**PAGE TEXT**
⟨

Successful operation

General

1-6

Basic initialization and parameter errors

Connection

7-12

Device connection and management errors

Pairing

13-17

Security and pairing errors

Discovery

18-21

Device and service discovery errors

Data Transfer

22-25

Data transmission errors

BLE Specific

26-29

BLE protocol specific errors

Classic Specific

30-32

Classic Bluetooth errors

System

33-35

System-level errors

---

🔧 Core API

🎯 Essential Methods

Initialization & Configuration

/**
 * @brief Ensure the Bluetooth controller is initialized
 * @return hf_bt_err_t Error code
 */
virtual hf_bt_err_t EnsureInitialized() = 0;

/**
 * @brief Set Bluetooth operating mode
 * @param mode Bluetooth mode (Classic, BLE, or Dual)

⟩

**INFORMATION PROVIDED**
⟨

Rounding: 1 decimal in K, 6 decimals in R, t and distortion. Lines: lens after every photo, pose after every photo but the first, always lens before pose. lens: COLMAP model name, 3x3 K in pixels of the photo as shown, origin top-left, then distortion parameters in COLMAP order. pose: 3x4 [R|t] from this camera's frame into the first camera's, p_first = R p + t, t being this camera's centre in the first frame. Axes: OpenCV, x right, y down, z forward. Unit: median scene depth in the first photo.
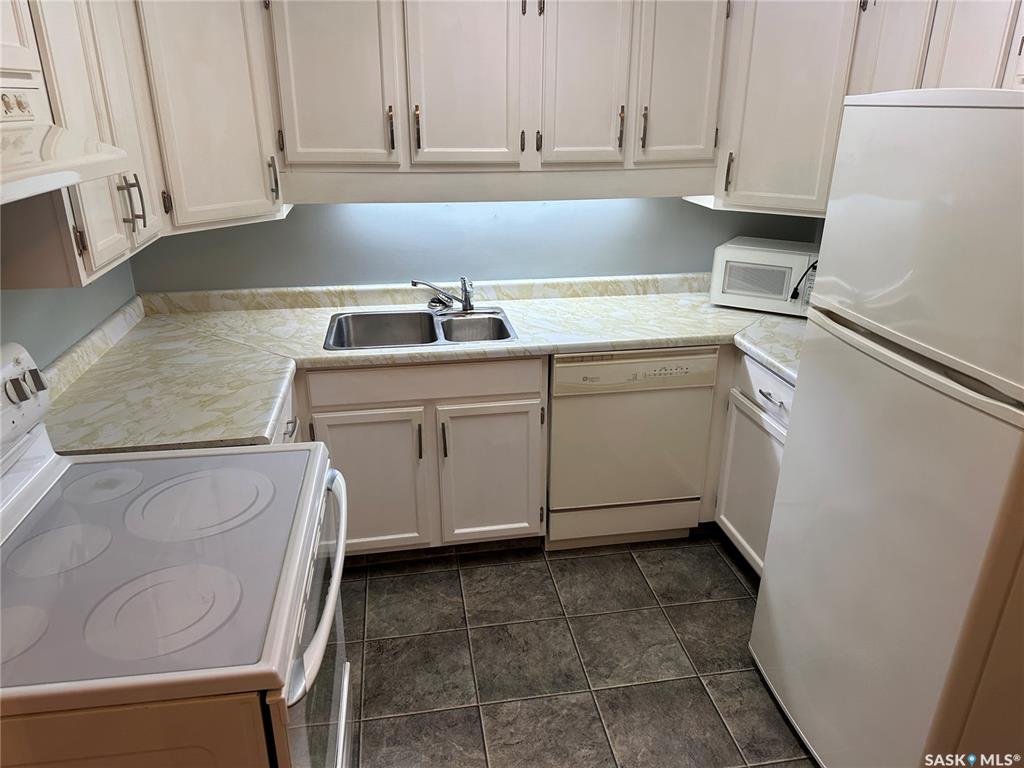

⟩

**REQUIRED WORK**
Answer these from the Bluetooth page:
(a) Which number range is listed for Pairing?
(b) What kind of errors fall under Discovery?
(c) What does EnsureInitialized() return?

**WRITTEN ANSWER**
(a) 13-17
(b) Device and service discovery errors
(c) An hf_bt_err_t error code